In Capuano's defense, he trailed off towards the end of the year, and a heavy workload may have been the culprit. While his K rate increased (scroll down a bit), so did his walk and HR rate (primarily because he was giving up more fly balls). 219 innings may have simply been 40 innings too many him last year. With a healthy Sheets, Capuano may see his innings reduced, which might allow his numbers stay strong through September.


HITTERS

Metric Toolbox:

prOPS: Predicted OPS tries to cut through the luck of a batter’s OPS; Uses 6 main factors:

K/PA, BB/PA, HBP/PA, HR/AB, GB/FB, LD%

Bill Hall
Prediction: .800 OPS

2005 Stats
OPS: .837
prOPS : .753

Notes: As I’ve pointed out before, Hall had the 4th highest prOPS over performance in 05’ and the 13th highest since 02’. Most if the difference was from the 60 point difference between his SLG and prSLG

Why be optimistic about Hall at all?

Hall’s approach looked much improved in 2005. He seemed more patient and selective at the plate. This seems to be supported by his pitches/PA numbers
Year    Pitches/PA
2004: 3.80
2005: 4.16

3.8 pitches/PA is above average; 4.16 is crazy patient. He also reduced his strikeouts while increasing his walk rate slightly. Furthermore, at only 26 years and with last year being the first time Hall has had any consistent playing time in majors, it would be unfair to not have some optimism for Hall

Geoff Jenkins
Prediction: Will continue to be valuable defensively

"Fielding Bible" by John Dewan has the Brewers having given up the most singles in front of the RF in 05', yet has Geoff Jenkins ranked as the best RFer in the NL last year. Perhaps Jenkins playing deep saves a lot of extra base hits?

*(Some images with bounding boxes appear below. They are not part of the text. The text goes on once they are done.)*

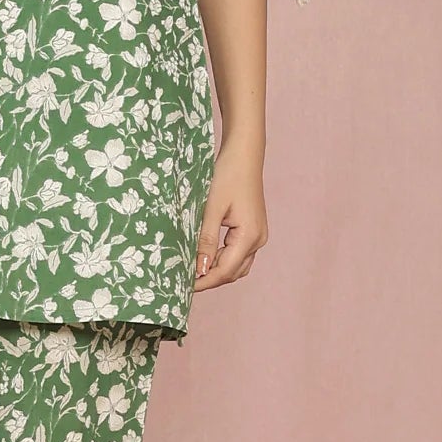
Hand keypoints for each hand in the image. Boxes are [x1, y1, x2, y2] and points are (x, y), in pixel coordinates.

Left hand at [192, 135, 267, 291]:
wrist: (244, 155)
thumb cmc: (228, 175)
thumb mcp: (211, 208)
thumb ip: (206, 240)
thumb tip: (199, 269)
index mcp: (250, 236)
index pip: (225, 270)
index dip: (204, 281)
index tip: (183, 286)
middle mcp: (258, 240)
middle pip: (232, 272)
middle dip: (209, 279)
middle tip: (183, 280)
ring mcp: (258, 236)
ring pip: (236, 266)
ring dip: (216, 271)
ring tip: (192, 269)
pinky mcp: (253, 230)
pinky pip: (238, 254)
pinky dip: (222, 260)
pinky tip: (204, 256)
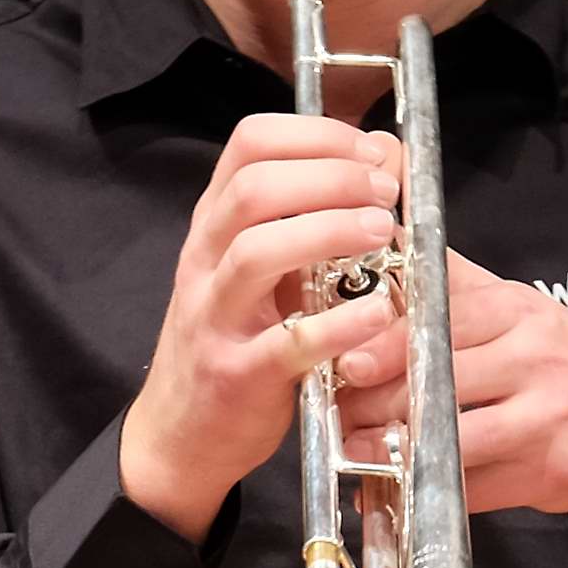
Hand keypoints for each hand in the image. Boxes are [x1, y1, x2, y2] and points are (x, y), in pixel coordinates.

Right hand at [116, 114, 406, 542]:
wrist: (181, 433)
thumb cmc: (237, 339)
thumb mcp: (266, 268)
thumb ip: (315, 212)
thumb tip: (385, 154)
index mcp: (215, 226)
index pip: (249, 144)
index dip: (317, 135)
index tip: (370, 152)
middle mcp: (205, 262)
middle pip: (253, 189)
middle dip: (332, 178)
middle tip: (386, 194)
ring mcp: (215, 317)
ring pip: (258, 251)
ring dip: (330, 231)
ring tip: (383, 234)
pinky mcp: (237, 374)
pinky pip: (287, 342)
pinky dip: (341, 323)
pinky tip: (381, 312)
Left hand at [334, 252, 567, 526]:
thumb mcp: (527, 313)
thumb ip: (460, 287)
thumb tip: (394, 241)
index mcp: (521, 314)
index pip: (437, 321)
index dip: (380, 345)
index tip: (341, 362)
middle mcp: (537, 360)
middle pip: (433, 380)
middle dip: (372, 402)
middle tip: (337, 413)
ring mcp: (547, 418)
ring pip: (447, 436)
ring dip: (390, 450)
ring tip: (355, 451)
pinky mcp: (550, 471)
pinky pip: (470, 487)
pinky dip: (422, 490)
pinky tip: (391, 489)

• Dave Pinto of Baseballmusings.com created a defensive metric called PMR. Jenkins saved 6 runs over average last year, according to it.

• One of the highest hold% in last 3 years.

• Has thrown out 5 runners at home in the last 3 years. Again, he was one of the best in the league at doing so.

J.J Hardy
Prediction: Will have a break out year

OPS: .711
prOPS: .748

Second Half: Normally its statistical folly to ignore bad parts of a player’s season, but Hardy is a different matter. After being benched for 4 games in late May, Hardy completely changed his approach at the plate. He decided to be more aggressive, like he was in the minors. The change was dramatic:



Before May 24th, he had an excellent contact rate and walk rate, but his power was non-existent. After changing his approach, his contact and walk rate lowered but his power numbers increased dramatically. These changes can be further illustrated by tracking his BIP types as the year progressed (complements of fangraphs.com)

From fangraphs.com
From fangraphs.com

The increase in power was no fluke. More fly balls and more line drives equal more power. While Hardy had to concede less contact with his more aggressive approach, he more than made up for it in just about every other area. If Hardy can continue in 2006 where he left off in 2005, he's going to have a phenomenal year.